Do something more sensible with data from pandas
- unyt version:
v2.2.0+7.g5d3ace5' - Python version: 3.6.8
- Operating System: Ubuntu 18.04
Description
If you apply units to a pandas dataframe you get back something that doesn't actually have any units:
In [1]: import unyt as u
data
In [2]: import pandas as pd
In [3]: data = pd.read_csv('/home/goldbaum/Documents/rc-co2monitor/co2data.csv')
In [4]: t = data['Temperature']*u.degC
In [5]: t.units
---------------------------------------------------------------------------
AttributeError Traceback (most recent call last)
<ipython-input-5-7e2982815421> in <module>
----> 1 t.units
~/.pyenv/versions/3.6.8/lib/python3.6/site--packages/pandas/core/generic.py in __getattr__(self, name)

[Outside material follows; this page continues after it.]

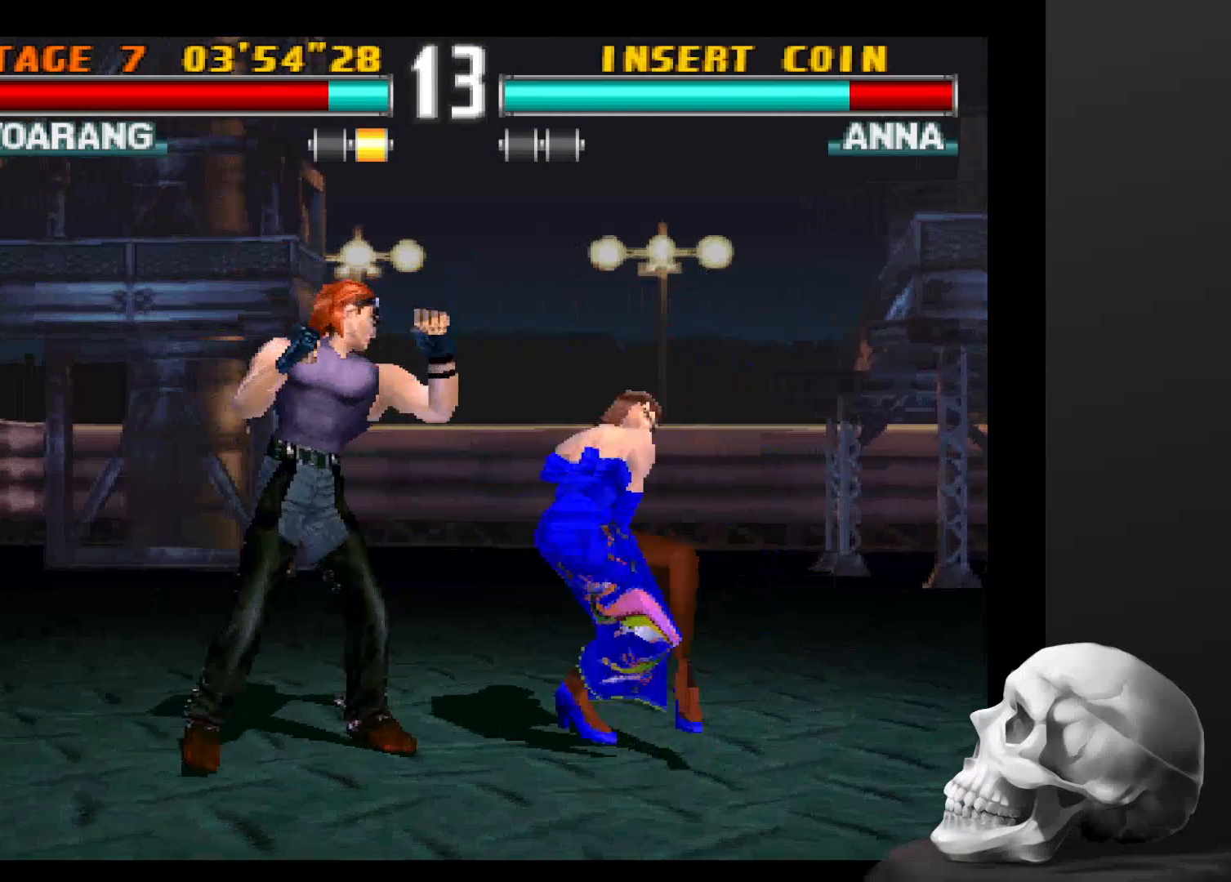
{"dt_ms": 500, "buttons": [], "left_stick": "center", "right_stick": "center", "events": []}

5065 if self._info_axis._can_hold_identifiers_and_holds_name(name):
5066 return self[name]
-> 5067 return object.__getattribute__(self, name)
5068
5069 def __setattr__(self, name, value):
AttributeError: 'Series' object has no attribute 'units'
In [6]: type(t)
Out[6]: pandas.core.series.Series
Adding full support for pandas data types may be a lot to ask for, in which case we should somehow detect whether we're handed a pandas series or dataframe (preferably without needing to actually import pandas) and then raise an error telling the user to convert data to numpy arrays first.

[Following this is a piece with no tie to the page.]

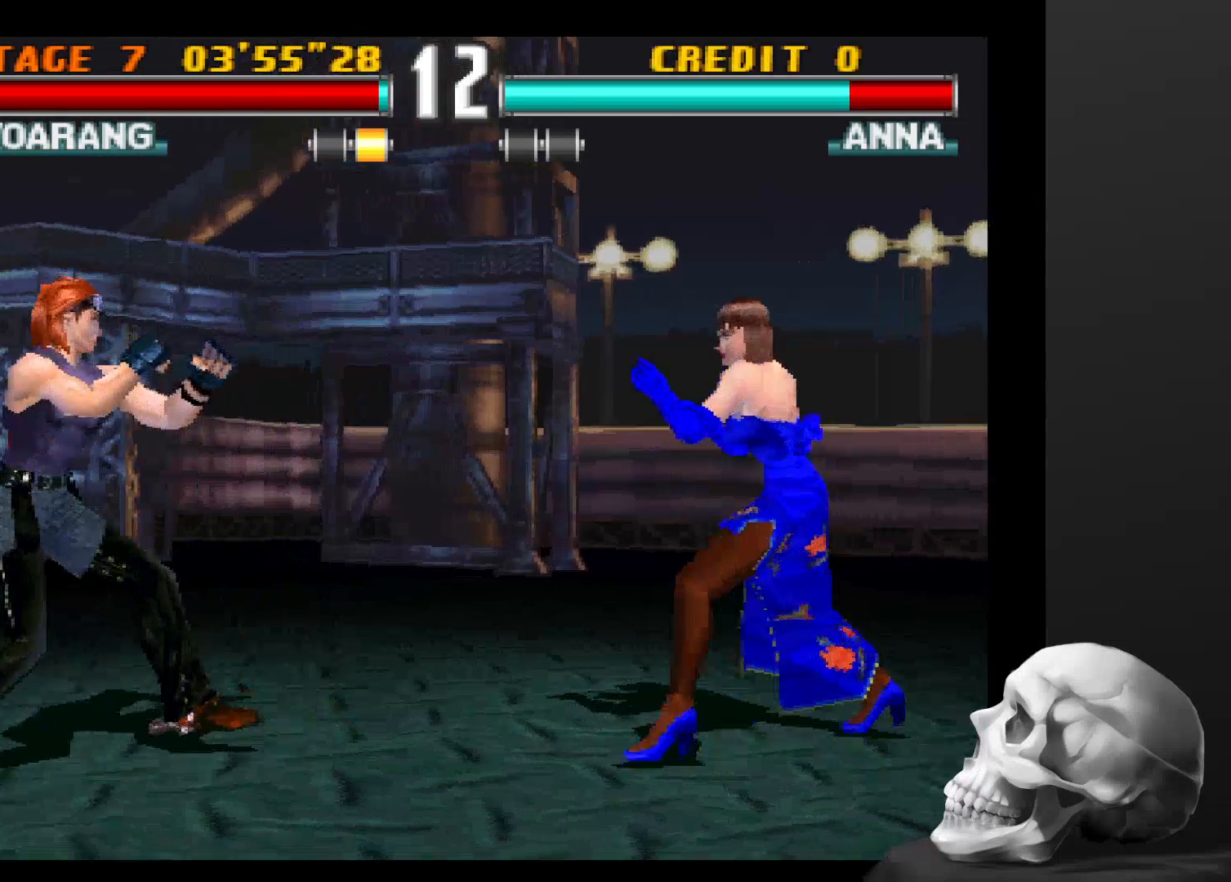
{"dt_ms": 1000, "buttons": [], "left_stick": "center", "right_stick": "center", "events": [[300, "SQUARE", "down"], [634, "SQUARE", "up"], [900, "SQUARE", "down"], [1000, "SQUARE", "up"]]}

Another option, and a very light touch to unyt, is to register an accessor with pandas. I have prototyped this and usage looks like:
>>> import pandas as pd
>>> import unyt
>>> data = pd.DataFrame({"Temperature":[0.0, 23.0, 55.0]})
>>> data.Temperature.unyt.set_units("degC")
unyt_array([ 0., 23., 55.], 'degC')
Is this approach of interest?
I’d probably need to see more details on how this would work inside a pandas workflow. Feel free to open a PR but please do include some usage examples that demonstrate how this would be useful.
I’d also like it if we could avoid importing pandas (or at least delay importing pandas until it’s needed) as that would increase the import time cost for the whole library.